Male penguins Harry and Pepper had been so content together they were allowed to incubate and hatch an egg laid by another Magellanic penguin last year, zookeeper Anthony Brown said.
"Of all of the parents that year, they were the best. They took very good care of their chick," Brown told the San Francisco Examiner in a story published Saturday.
Enter the widow Linda, who began courting Harry in her partner's old burrow shortly after his death this past winter, Brown said.
"To be completely anthropomorphizing, Linda seems conniving," Brown said. "She's got her plan. I don't think she was wanting to be a single girl for too long."

This is fairly predictable. And no she does not have a plan. Never did, never will, just the basic vision of creating drama.
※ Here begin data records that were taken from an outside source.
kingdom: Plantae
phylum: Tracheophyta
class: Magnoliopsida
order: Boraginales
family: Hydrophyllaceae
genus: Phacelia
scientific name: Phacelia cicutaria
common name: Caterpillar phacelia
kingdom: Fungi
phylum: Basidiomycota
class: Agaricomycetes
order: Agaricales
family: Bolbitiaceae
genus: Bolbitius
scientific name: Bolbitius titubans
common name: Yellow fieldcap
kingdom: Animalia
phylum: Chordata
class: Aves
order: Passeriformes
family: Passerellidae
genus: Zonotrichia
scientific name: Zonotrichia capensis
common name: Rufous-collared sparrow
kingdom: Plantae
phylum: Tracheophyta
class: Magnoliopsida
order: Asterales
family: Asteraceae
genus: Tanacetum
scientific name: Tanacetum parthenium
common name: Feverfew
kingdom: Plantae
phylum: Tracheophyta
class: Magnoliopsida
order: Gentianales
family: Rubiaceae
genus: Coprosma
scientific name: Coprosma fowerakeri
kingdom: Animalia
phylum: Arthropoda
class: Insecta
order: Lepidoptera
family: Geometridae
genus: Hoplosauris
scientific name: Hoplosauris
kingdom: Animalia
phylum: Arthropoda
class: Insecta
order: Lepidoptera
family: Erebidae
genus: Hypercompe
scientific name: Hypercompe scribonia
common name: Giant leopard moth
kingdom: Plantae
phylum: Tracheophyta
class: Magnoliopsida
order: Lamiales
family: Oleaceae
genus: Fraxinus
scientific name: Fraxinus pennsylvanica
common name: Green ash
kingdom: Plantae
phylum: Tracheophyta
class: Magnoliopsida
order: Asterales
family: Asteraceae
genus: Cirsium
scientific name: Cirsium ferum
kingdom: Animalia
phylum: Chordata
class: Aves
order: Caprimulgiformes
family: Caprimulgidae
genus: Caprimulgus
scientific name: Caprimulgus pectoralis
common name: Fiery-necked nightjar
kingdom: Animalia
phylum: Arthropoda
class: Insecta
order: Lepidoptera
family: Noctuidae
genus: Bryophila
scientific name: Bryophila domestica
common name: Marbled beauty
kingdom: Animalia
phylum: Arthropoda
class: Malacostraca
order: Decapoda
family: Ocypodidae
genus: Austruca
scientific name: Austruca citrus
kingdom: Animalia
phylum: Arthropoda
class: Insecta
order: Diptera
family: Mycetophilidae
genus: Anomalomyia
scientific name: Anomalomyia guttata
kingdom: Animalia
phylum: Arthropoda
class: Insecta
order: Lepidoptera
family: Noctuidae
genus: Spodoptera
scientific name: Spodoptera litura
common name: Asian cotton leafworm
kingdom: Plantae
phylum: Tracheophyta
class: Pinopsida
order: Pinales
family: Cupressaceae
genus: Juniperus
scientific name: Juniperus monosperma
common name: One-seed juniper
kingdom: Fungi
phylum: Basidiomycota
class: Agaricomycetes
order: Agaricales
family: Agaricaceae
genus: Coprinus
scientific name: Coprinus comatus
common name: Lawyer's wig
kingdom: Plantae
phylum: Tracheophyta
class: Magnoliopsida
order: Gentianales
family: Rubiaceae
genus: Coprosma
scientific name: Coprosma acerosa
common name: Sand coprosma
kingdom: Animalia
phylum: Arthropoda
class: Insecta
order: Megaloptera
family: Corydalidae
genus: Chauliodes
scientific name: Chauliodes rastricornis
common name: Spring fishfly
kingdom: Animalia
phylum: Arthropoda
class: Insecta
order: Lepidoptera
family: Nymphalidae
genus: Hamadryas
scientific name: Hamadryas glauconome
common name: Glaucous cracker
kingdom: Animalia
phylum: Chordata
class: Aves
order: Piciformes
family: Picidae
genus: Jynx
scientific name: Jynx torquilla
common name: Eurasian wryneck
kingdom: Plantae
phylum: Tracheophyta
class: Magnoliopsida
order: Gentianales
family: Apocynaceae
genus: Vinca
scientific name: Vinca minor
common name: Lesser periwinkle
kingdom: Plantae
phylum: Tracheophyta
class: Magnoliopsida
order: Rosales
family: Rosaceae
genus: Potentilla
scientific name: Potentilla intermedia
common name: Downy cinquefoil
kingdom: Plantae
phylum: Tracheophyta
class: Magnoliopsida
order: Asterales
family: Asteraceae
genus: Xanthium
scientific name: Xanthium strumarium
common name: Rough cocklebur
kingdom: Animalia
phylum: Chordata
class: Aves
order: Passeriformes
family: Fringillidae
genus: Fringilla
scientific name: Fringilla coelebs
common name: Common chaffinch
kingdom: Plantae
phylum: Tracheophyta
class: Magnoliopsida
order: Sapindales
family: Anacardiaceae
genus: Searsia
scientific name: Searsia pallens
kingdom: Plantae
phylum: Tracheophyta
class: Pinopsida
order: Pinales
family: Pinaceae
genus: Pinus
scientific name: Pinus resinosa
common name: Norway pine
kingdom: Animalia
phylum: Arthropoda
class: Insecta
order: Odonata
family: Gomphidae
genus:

Woman are just that Drama Queens. And of course the zoo is in San Fransisco.

It captivated millions of people around the world for eight days in the summer of 1969. It brought glory to the embattled U.S. space program and inspired beliefs that anything was possible.

Moon landing hoax theorists point to the "rippling" flag as evidence the landings were faked.

It's arguably the greatest technological feat of the 20th century.
And to some, it was all a lie.
Forty years after Neil Armstrong and Buzz Aldrin set foot on the moon, a small cult of conspiracy theorists maintains the historic event -- and the five subsequent Apollo moon landings -- were staged. These people believe NASA fabricated the landings to trump their Soviet rivals and fulfill President Kennedy's goal of ferrying humans safely to and from the moon by the end of the 1960s.
"I do know the moon landings were faked," said crusading filmmaker Bart Sibrel, whose aggressive interview tactics once provoked Aldrin to punch him in the face. "I'd bet my life on it."
Sibrel may seem crazy, but he has company. A 1999 Gallup poll found that a scant 6 percent of Americans doubted the Apollo 11 moon landing happened, and there is anecdotal evidence that the ranks of such conspiracy theorists, fueled by innuendo-filled documentaries and the Internet, are growing.

This has to be one of the crazier assumptions I have seen in my life. Some of these people take on faith literally the exact interpretation of the Bible and believe it actually happened verbatim but they have a hard time believing that man actually landed on the moon.